There are at least three major causes of ISIS's recent defeats. Each gives us reason to believe that ISIS may only become more vulnerable as time goes on.

First, while American airstrikes are not going to defeat ISIS, they have seriously limited the group's ability to conduct offensive operations. "Airpower has made it difficult for ISIS to concentrate its forces in large numbers," Jason Lyall, a political scientist at Yale University and an expert on counterinsurgency, writes via email. "It has made it more dangerous to reposition its equipment and forces, slowing down its reaction times and complicating its command and control. As a result, ISIS is a far more dispersed force than it was in June."

The harder it is for ISIS to fight in the open, the harder it is for it to put together troop-intensive drives to conquer territory. If ISIS can't expand, it can only preserve what it has or retract.

Second, ISIS's enemies are adapting. ISIS "is a military power mostly because of the weakness and unpreparedness of its enemies," Knights writes in West Point's Sentinel journal. ISIS's advances depend on its ability to launch lightning-quick strikes against opponents that aren't ready for it. Iraqi and Kurdish forces, with American support, are finally learning how to counter these tactics.

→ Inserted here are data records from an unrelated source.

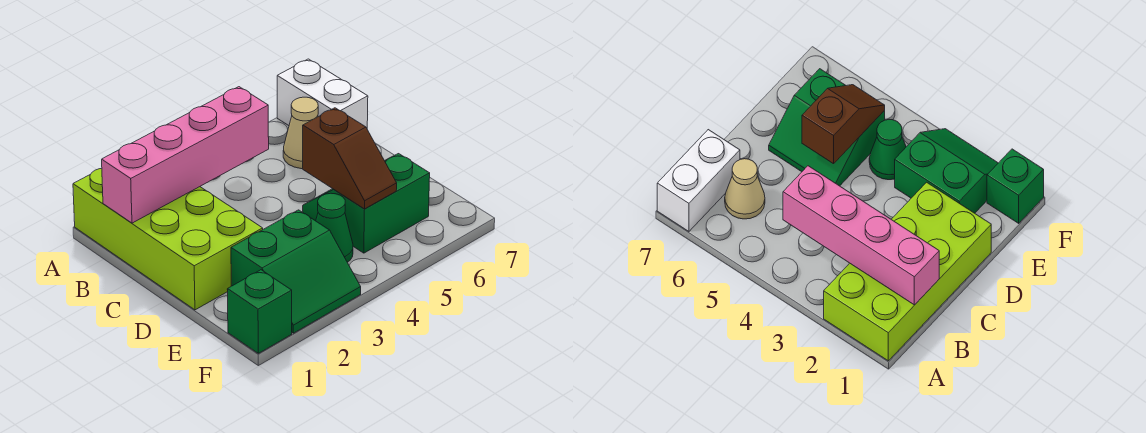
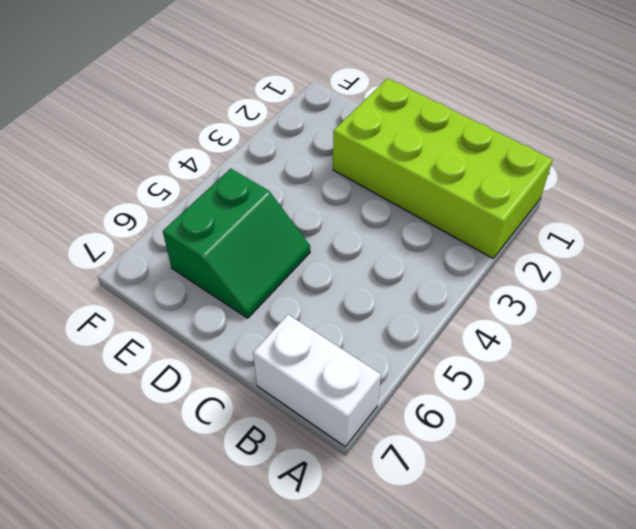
none -> tan 1x1 cone [283,97,318,169]
none -> green 2x2 slope [231,210,361,333]

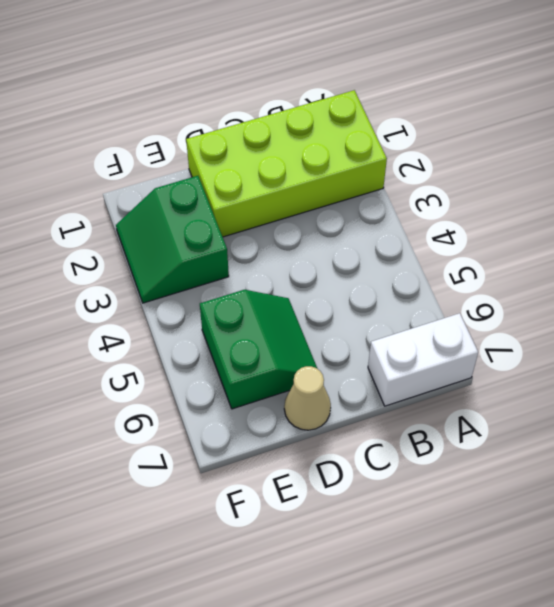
tan 1x1 cone [284,366,331,430] -> tan 1x1 cone moved to [283,97,318,169]
none -> green 1x1 cone [316,193,353,262]
none -> green 1x1 brick [227,270,292,353]

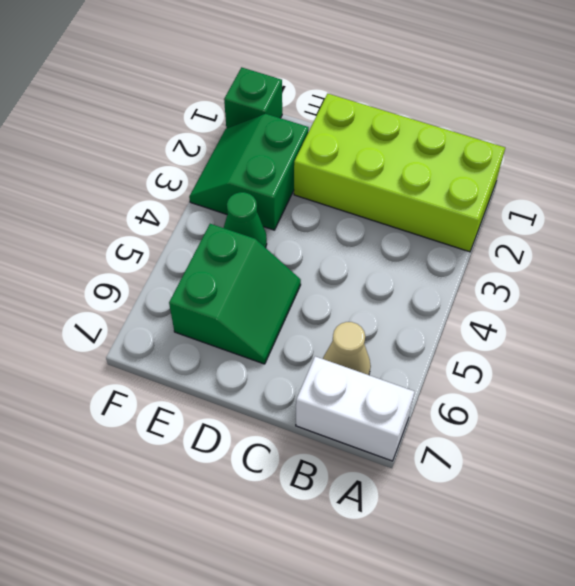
none -> pink 1x4 brick [102,87,269,223]
none -> brown 1x2 slope [303,108,397,209]

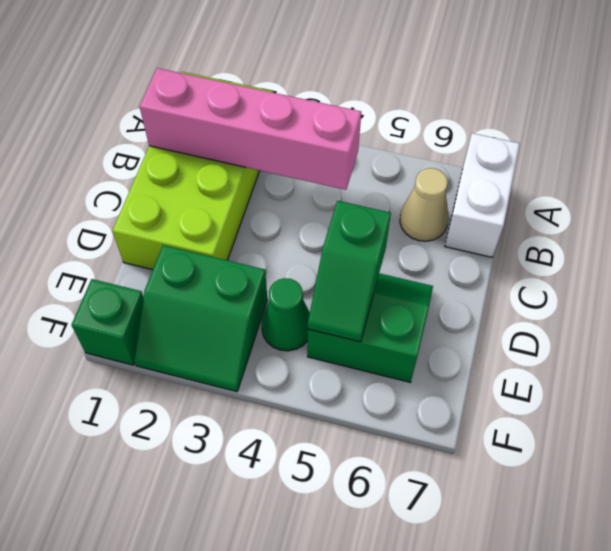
green 1x2 slope [308,201,391,342] -> brown 1x2 slope [303,108,397,209]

Third, ISIS's so-called caliphate has hamstrung its military options. "When they declared the caliphate, their legitimacy came to rest on the continuing viability of their state," Gartenstein-Ross writes.

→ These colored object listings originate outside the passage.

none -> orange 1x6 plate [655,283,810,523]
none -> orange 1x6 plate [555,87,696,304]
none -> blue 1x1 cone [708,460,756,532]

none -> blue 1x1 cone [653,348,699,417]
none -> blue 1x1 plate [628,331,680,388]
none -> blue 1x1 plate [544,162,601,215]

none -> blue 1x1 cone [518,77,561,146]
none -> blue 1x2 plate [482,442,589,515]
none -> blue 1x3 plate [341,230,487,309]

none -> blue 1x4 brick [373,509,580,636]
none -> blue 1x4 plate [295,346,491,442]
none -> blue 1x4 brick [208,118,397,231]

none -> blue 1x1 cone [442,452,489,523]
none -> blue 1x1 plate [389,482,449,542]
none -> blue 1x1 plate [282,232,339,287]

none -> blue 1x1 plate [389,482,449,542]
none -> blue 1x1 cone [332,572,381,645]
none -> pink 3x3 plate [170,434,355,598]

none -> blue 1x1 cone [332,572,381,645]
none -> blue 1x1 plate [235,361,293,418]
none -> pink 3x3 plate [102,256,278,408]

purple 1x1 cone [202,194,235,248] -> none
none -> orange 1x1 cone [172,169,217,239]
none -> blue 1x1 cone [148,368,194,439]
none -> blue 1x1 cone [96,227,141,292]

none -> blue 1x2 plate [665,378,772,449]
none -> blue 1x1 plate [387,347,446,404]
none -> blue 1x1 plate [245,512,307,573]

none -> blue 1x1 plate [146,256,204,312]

If ISIS didn't have to run the caliphate, its smart strategic move would be to melt into the surrounding populations, wait for Iraqi and Syrian troops to enter the area, and then fight them as an insurgency. But the obligations of running a caliphate means that the fighters need to stay visible and out in the open —leaving them exposed and vulnerable.

But don't count ISIS out yet

Kashmiri ISIS demonstrators

Kashmiri demonstrators hold up an ISIS flag during a demonstration against Israeli military operations in Gaza, in downtown Srinagar on July 18, 2014. (Tauseef Mustafa/AFP/Getty Images)

These setbacks are significant, as is the group's slowing momentum. But to be clear, none of it specifically points to ISIS getting closer to collapsing. "On balance, ISIS is probably in a stronger position today than it was" in mid-July, Lyall writes. ISIS has consolidated control over its core strongholds, such as Mosul in Iraq and Raqaa in Syria.

"It would be a mistake to read too much into these local reversals" in Iraq, Lyall writes. "ISIS has proven adaptive, especially in moving its forces around on the battlefield and in coordinating multi-pronged offensives. A temporary setback in one area may only mean that ISIS is repositioning for a wider effort somewhere else."

Things like US air strikes are good for stalling ISIS's advance, but to be clear, they are not going to defeat the group. "Airpower alone is insufficient to defeat ISIS or even degrade it seriously," Lyall cautions. "Instead, its role is to make ISIS work harder to control and extend its territory while buying time for the Iraqi Army."

So it's best to see the recent ISIS setbacks as evidence that ISIS is vulnerable rather than as a harbinger of any looming collapse. The fact that is being rolled back in some areas indicates that the group can be budged, but the group's total defeat is unlikelyabsent a collapse in Sunni civilian support and more effective opposition in Syria.

"I don't think these latest losses are things that ISIS is incapable of recovering from," Gartenstein-Ross says. "There are always ebbs and flows in any war, and I expect there to be [ISIS] gains. But overall, they're a weaker organization than they were at the beginning of August."